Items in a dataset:
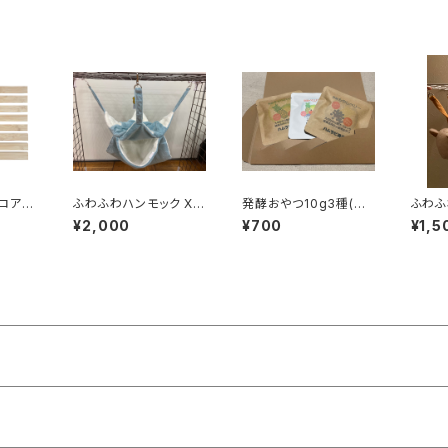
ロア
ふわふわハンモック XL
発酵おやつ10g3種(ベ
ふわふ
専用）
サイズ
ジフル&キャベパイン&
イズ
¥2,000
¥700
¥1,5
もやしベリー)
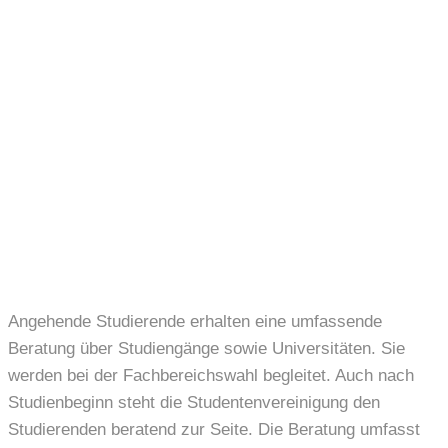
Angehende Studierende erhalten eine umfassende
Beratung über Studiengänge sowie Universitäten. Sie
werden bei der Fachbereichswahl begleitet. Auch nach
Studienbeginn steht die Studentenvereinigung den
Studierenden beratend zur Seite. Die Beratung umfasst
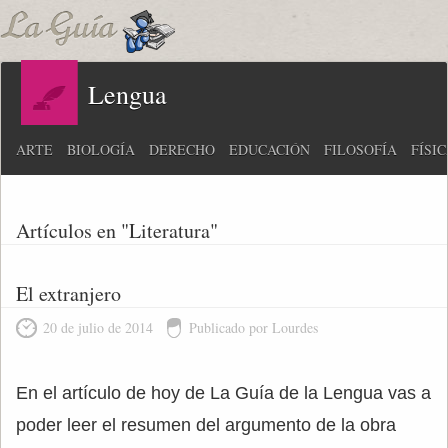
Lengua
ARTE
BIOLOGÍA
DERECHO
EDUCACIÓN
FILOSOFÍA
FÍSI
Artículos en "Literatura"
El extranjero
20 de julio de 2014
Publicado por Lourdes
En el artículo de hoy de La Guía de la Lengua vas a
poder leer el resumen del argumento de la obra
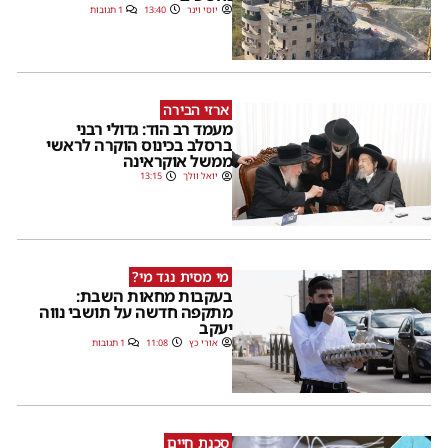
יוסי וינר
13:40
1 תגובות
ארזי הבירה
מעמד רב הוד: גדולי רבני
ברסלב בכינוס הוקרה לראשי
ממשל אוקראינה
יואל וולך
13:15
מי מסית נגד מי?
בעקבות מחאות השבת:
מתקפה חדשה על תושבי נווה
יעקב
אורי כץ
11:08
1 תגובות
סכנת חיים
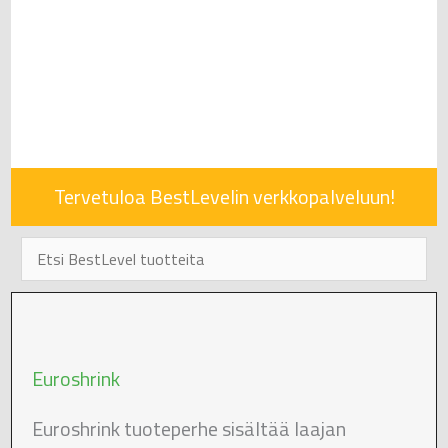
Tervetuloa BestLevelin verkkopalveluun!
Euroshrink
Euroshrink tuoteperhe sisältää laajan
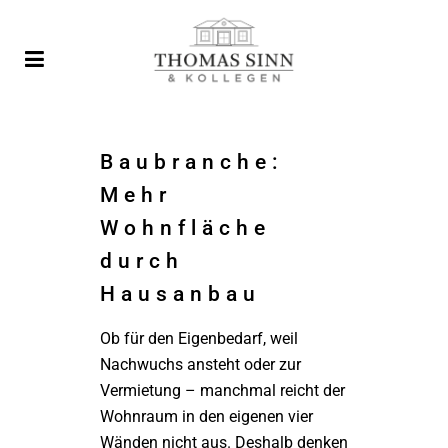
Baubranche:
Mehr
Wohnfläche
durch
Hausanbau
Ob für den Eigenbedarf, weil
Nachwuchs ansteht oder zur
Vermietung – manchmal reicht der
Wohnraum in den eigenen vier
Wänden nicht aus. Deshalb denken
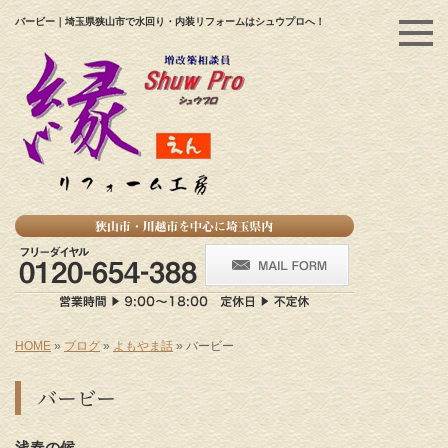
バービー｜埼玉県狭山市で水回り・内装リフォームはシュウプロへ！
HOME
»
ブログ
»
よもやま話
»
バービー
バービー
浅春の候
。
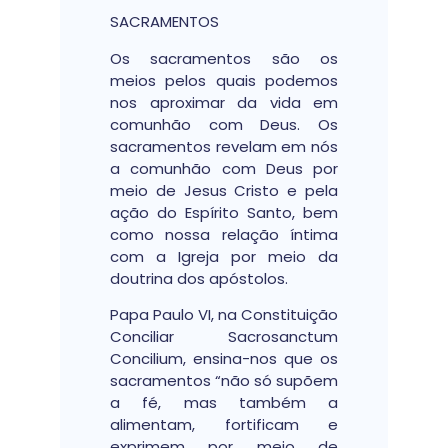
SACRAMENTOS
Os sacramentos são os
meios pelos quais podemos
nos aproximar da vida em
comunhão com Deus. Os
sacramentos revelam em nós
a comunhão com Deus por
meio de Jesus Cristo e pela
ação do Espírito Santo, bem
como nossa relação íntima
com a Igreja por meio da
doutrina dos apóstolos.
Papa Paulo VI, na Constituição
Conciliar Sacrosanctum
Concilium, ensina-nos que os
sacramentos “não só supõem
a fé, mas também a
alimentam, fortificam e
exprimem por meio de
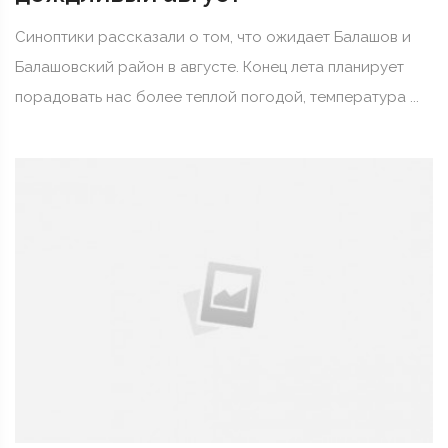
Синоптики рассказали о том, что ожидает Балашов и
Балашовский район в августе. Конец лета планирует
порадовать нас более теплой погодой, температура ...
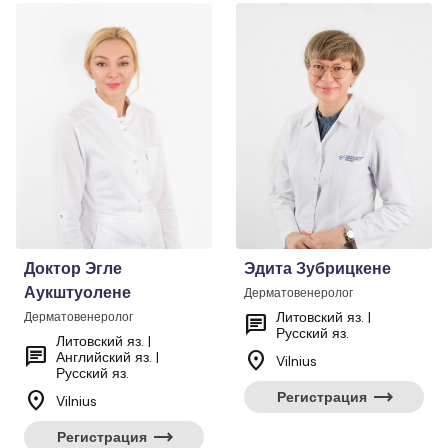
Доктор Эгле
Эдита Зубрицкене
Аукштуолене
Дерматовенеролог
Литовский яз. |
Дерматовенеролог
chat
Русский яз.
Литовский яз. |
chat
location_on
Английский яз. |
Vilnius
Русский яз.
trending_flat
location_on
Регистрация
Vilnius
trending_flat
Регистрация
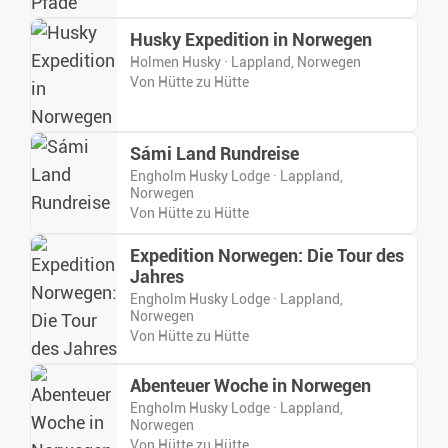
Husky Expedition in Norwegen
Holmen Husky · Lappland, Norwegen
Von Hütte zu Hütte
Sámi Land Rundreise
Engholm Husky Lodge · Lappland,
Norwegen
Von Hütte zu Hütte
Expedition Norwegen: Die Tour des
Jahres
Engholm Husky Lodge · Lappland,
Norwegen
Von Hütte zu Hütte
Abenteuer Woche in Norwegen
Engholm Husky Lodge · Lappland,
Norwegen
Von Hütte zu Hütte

Exercise description — Retype every line of text from the records above word for word, leaving out the pictures.

Task output —
ロア
ふわふわハンモック XL
発酵おやつ10g3種(ベ
ふわふ
専用）
サイズ
ジフル&キャベパイン&
イズ
¥2,000
¥700
¥1,5
もやしベリー)
Angehende Studierende erhalten eine umfassende
Beratung über Studiengänge sowie Universitäten. Sie
werden bei der Fachbereichswahl begleitet. Auch nach
Studienbeginn steht die Studentenvereinigung den
Studierenden beratend zur Seite. Die Beratung umfasst
Lengua
ARTE
BIOLOGÍA
DERECHO
EDUCACIÓN
FILOSOFÍA
FÍSI
Artículos en "Literatura"
El extranjero
20 de julio de 2014
Publicado por Lourdes
En el artículo de hoy de La Guía de la Lengua vas a
poder leer el resumen del argumento de la obra
יוסי וינר
13:40
1 תגובות
ארזי הבירה
מעמד רב הוד: גדולי רבני
ברסלב בכינוס הוקרה לראשי
ממשל אוקראינה
יואל וולך
13:15
מי מסית נגד מי?
בעקבות מחאות השבת:
מתקפה חדשה על תושבי נווה
יעקב
אורי כץ
11:08
1 תגובות
סכנת חיים
Tervetuloa BestLevelin verkkopalveluun!
Euroshrink
Euroshrink tuoteperhe sisältää laajan
Baubranche:
Mehr
Wohnfläche
durch
Hausanbau
Ob für den Eigenbedarf, weil
Nachwuchs ansteht oder zur
Vermietung – manchmal reicht der
Wohnraum in den eigenen vier
Wänden nicht aus. Deshalb denken
バービー｜埼玉県狭山市で水回り・内装リフォームはシュウプロへ！
HOME
»
ブログ
»
よもやま話
»
バービー
バービー
浅春の候
。
SACRAMENTOS
Os sacramentos são os
meios pelos quais podemos
nos aproximar da vida em
comunhão com Deus. Os
sacramentos revelam em nós
a comunhão com Deus por
meio de Jesus Cristo e pela
ação do Espírito Santo, bem
como nossa relação íntima
com a Igreja por meio da
doutrina dos apóstolos.
Papa Paulo VI, na Constituição
Conciliar Sacrosanctum
Concilium, ensina-nos que os
sacramentos “não só supõem
a fé, mas também a
alimentam, fortificam e
exprimem por meio de
Синоптики рассказали о том, что ожидает Балашов и
Балашовский район в августе. Конец лета планирует
порадовать нас более теплой погодой, температура ...
Доктор Эгле
Эдита Зубрицкене
Аукштуолене
Дерматовенеролог
Литовский яз. |
Дерматовенеролог
chat
Русский яз.
Литовский яз. |
chat
location_on
Английский яз. |
Vilnius
Русский яз.
trending_flat
location_on
Регистрация
Vilnius
trending_flat
Регистрация
Husky Expedition in Norwegen
Holmen Husky · Lappland, Norwegen
Von Hütte zu Hütte
Sámi Land Rundreise
Engholm Husky Lodge · Lappland,
Norwegen
Von Hütte zu Hütte
Expedition Norwegen: Die Tour des
Jahres
Engholm Husky Lodge · Lappland,
Norwegen
Von Hütte zu Hütte
Abenteuer Woche in Norwegen
Engholm Husky Lodge · Lappland,
Norwegen
Von Hütte zu Hütte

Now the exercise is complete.